Sedangkan generasi awam terdistribusi ke dua entitas keagamaan. Sebagian yang awam jadi anggota rombongan drop-dropan truk atau konvoi motor mengikuti majelis taklim dan mengawal heboh “master”nya yang hanya berfungsi sebagai etalase kharisma langit. Rombongan ini tak tergolong ekstrem malah cenderung “asyik” meski seminggu sekali memblokir jalan atau bikin macet karena selalu bikin pasar kaget yang menjual aneka hardware akhirat.

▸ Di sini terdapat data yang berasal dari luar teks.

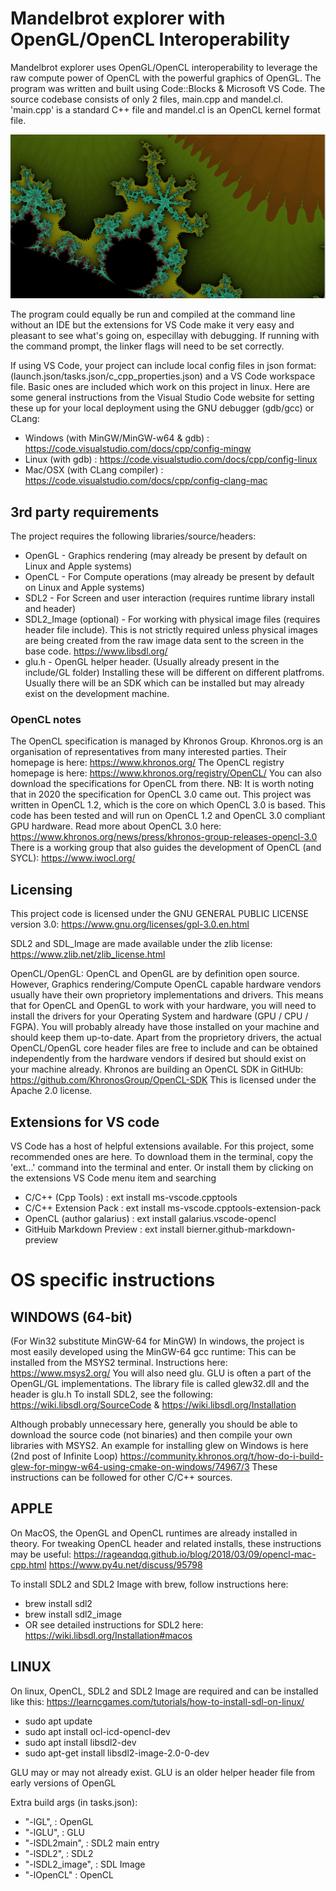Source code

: # Mandelbrot explorer with OpenGL/OpenCL Interoperability
Mandelbrot explorer uses OpenGL/OpenCL interoperability to leverage the raw compute power of OpenCL
with the powerful graphics of OpenGL. 
The program was written and built using Code::Blocks & Microsoft VS Code. The source codebase
consists of only 2 files, main.cpp and mandel.cl. 'main.cpp' is a standard C++ file and mandel.cl
is an OpenCL kernel format file.

![Screenshot](/docs/images/rm-2.png)

The program could equally be run and compiled at the command line without an IDE but the
extensions for VS Code make it very easy and pleasant to see what's going on, especillay with
debugging. If running with the command prompt, the linker flags will need to be set correctly.

If using VS Code, your project can include local config files in json format:
(launch.json/tasks.json/c_cpp_properties.json) and a VS Code workspace file. Basic ones are included 
which work on this project in linux. Here are some general instructions from the Visual Studio Code
website for setting these up for your local deployment using the GNU debugger (gdb/gcc) or CLang:
* Windows (with MinGW/MinGW-w64 & gdb)  : https://code.visualstudio.com/docs/cpp/config-mingw
* Linux (with gdb)                      : https://code.visualstudio.com/docs/cpp/config-linux
* Mac/OSX (with CLang compiler)         : https://code.visualstudio.com/docs/cpp/config-clang-mac

## 3rd party requirements 
The project requires the following libraries/source/headers:
* OpenGL - Graphics rendering (may already be present by default on Linux and Apple systems)
* OpenCL - For Compute operations (may already be present by default on Linux and Apple systems)
* SDL2 - For Screen and user interaction (requires runtime library install and header)
* SDL2_Image (optional) - For working with physical image files (requires header file include). 
  This is not strictly required unless physical images are being created from the raw image data
  sent to the screen in the base code.
  https://www.libsdl.org/
* glu.h - OpenGL helper header. (Usually already present in the include/GL folder)
Installing these will be different on different platfroms. Usually there will be an SDK 
which can be installed but may already exist on the development machine.

### OpenCL notes
The OpenCL specification is managed by Khronos Group. Khronos.org is an organisation of representatives
from many interested parties. Their homepage is here: https://www.khronos.org/
The OpenCL registry homepage is here: https://www.khronos.org/registry/OpenCL/
You can also download the specifications for OpenCL from there.
NB: It is worth noting that in 2020 the specification for OpenCL 3.0 came out. This project was written
in OpenCL 1.2, which is the core on which OpenCL 3.0 is based. This code has been tested and will run
on OpenCL 1.2 and OpenCL 3.0 compliant GPU hardware.
Read more about OpenCL 3.0 here: https://www.khronos.org/news/press/khronos-group-releases-opencl-3.0
There is a working group that also guides the development of OpenCL (and SYCL):
https://www.iwocl.org/


## Licensing 
This project code is licensed under the GNU GENERAL PUBLIC LICENSE version 3.0:
https://www.gnu.org/licenses/gpl-3.0.en.html

SDL2 and SDL_Image are made available under the zlib license: https://www.zlib.net/zlib_license.html

OpenCL/OpenGL: OpenCL and OpenGL are by definition open source. However, Graphics rendering/Compute
OpenCL capable hardware vendors usually have their own proprietory implementations and drivers.
This means that for OpenCL and OpenGL to work with your hardware, you will need to install the drivers
for your Operating System and hardware (GPU / CPU / FGPA). 
You will probably already have those installed on your machine and should keep them up-to-date.
Apart from the proprietory drivers, the actual OpenCL/OpenGL core header files are free to include and
can be obtained independently from the hardware vendors if desired but should exist on your machine
already.
Khronos are building an OpenCL SDK in GitHUb: https://github.com/KhronosGroup/OpenCL-SDK
This is licensed under the Apache 2.0 license.


## Extensions for VS code
VS Code has a host of helpful extensions available. For this project, some recommended ones are
here. To download them in the terminal, copy the 'ext...' command into the terminal and enter. Or
install them by clicking on the extensions VS Code menu item and searching
* C/C++ (Cpp Tools)         : ext install ms-vscode.cpptools
* C/C++ Extension Pack      : ext install ms-vscode.cpptools-extension-pack
* OpenCL (author galarius)  : ext install galarius.vscode-opencl
* GitHuib Markdown Preview  : ext install bierner.github-markdown-preview


# OS specific instructions

 ## WINDOWS (64-bit)
(For Win32 substitute MinGW-64 for MinGW)
In windows, the project is most easily developed using the MinGW-64 gcc runtime:
This can be installed from the MSYS2 terminal. Instructions here: https://www.msys2.org/
You will also need glu. GLU is often a part of the OpenGL/GL implementations.
The library file is called glew32.dll and the header is glu.h
To install SDL2, see the following:
https://wiki.libsdl.org/SourceCode & https://wiki.libsdl.org/Installation

Although probably unnecessary here, generally you should be able to download the source code
 (not binaries) and then compile your own libraries with MSYS2. An example for installing glew
  on Windows is here (2nd post of Infinite Loop)
https://community.khronos.org/t/how-do-i-build-glew-for-mingw-w64-using-cmake-on-windows/74967/3
These instructions can be followed for other C/C++ sources.


## APPLE
On MacOS, the OpenGL and OpenCL runtimes are already installed in theory.
For tweaking OpenCL header and related installs, these instructions may be useful:
    https://rageandqq.github.io/blog/2018/03/09/opencl-mac-cpp.html
    https://www.py4u.net/discuss/95798

To install SDL2 and SDL2 Image with brew, follow instructions here:

* brew install sdl2
* brew install sdl2_image 
* OR see detailed instructions for SDL2 here: https://wiki.libsdl.org/Installation#macos

## LINUX
On linux, OpenCL, SDL2 and SDL2 Image are required and can be installed like this:
https://learncgames.com/tutorials/how-to-install-sdl-on-linux/

* sudo apt update
* sudo apt install ocl-icd-opencl-dev
* sudo apt install libsdl2-dev
* sudo apt-get install libsdl2-image-2.0-0-dev

GLU may or may not already exist. GLU is an older helper header file from early versions of OpenGL

Extra build args (in tasks.json):
* "-lGL",         : OpenGL
* "-lGLU",        : GLU
* "-lSDL2main",   : SDL2 main entry
* "-lSDL2",       : SDL2
* "-lSDL2_image", : SDL Image
* "-lOpenCL"      : OpenCL
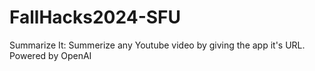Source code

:# FallHacks2024-SFU

Summarize It: Summerize any Youtube video by giving the app it's URL.
Powered by OpenAI
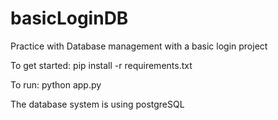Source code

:# basicLoginDB
 Practice with Database management with a basic login project

 To get started: pip install -r requirements.txt

 To run: python app.py

 The database system is using postgreSQL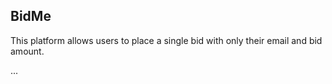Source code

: ## BidMe

This platform allows users to place a single bid with only their email and bid amount.

...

Awam yang lain bergabung dengan organisasi majelis taklim plus amar makruf dan jihad yang muncul dengan aneka naman dan ragam fokus meski bahan bakunya sama, melindungi umat Islam dari musuh, termasuk komunisme dan aliran sesat.
Para wanita Muslimah juga tak dibiarkan. Kalangan menengah ke atas ikut majelis zikir para ustadz yang punya penampilan sejuk dan berkelas karena paket-paket “khusyuk” dan “tadabur”nya kerasa di hati di padepokan atau taklim keliling dari rumah ke rumah berpagar menjulang atau kegiatan uzlah di puncak dan lembang.
Ibu-ibu dari kelas “paket hemat” juga makin relijius digarap oleh ratusan majelis taklim yang umumnya punya pasarnya sendiri dengan aneka nama, juga narasumber dan seragam khasnya. Tanpa mengeluh, mereka nyaris aktif setiap hari mengikuti pengajian yang lazimnya dirangkai dengan arisan sebagai pengikat silaturahmi, dengan menyewa angkot untuk mencapai titik destinasi yang jauh.
Tak jarang majelis taklim itu juga menyampaikan wanti-wanti untuk tetap memegang teguh agama dan mewaspadai aliran sesat, orang kafir yang menghina agama serta berencana melemahkan umat Islam.